» WHAT YOU WILL DO
Write out only the final part of the records below. It begins with the line that contains "115 27 8547" and ends with the last line.

» TASK MATERIAL

^^^^^^^^

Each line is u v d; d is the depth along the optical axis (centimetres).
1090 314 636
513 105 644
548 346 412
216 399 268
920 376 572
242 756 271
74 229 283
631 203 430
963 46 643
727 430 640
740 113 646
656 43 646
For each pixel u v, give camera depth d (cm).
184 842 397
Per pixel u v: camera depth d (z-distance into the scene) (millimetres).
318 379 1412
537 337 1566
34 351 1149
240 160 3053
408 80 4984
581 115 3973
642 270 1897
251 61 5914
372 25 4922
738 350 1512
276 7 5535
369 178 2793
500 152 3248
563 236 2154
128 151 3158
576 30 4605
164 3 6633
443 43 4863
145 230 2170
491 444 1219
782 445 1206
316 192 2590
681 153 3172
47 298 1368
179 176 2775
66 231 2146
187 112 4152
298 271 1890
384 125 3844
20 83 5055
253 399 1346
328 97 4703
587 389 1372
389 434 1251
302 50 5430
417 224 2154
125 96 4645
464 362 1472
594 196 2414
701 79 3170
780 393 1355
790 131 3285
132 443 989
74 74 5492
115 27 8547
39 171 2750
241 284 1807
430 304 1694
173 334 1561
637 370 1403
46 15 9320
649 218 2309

^^^^^^^^

» TASK OUTPUT
115 27 8547
39 171 2750
241 284 1807
430 304 1694
173 334 1561
637 370 1403
46 15 9320
649 218 2309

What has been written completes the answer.